- [Your instructions] Rewrite the text of the rows below, replacing every occurrence of "Step" with "Stage" and leaving everything else unchanged. Omit the pictures from the answer.
Provided information Block Start
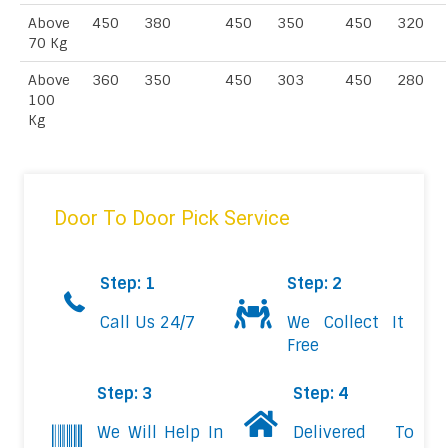
Above
450
380
450
350
450
320
70 Kg
Above
360
350
450
303
450
280
100
Kg
Door To Door Pick Service
Step: 1
Step: 2
Call Us 24/7
We Collect It
Free
Step: 3
Step: 4
We Will Help In
Delivered To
Provided information Block End
- [Exercise response]
Above
450
380
450
350
450
320
70 Kg
Above
360
350
450
303
450
280
100
Kg
Door To Door Pick Service
Stage: 1
Stage: 2
Call Us 24/7
We Collect It
Free
Stage: 3
Stage: 4
We Will Help In
Delivered To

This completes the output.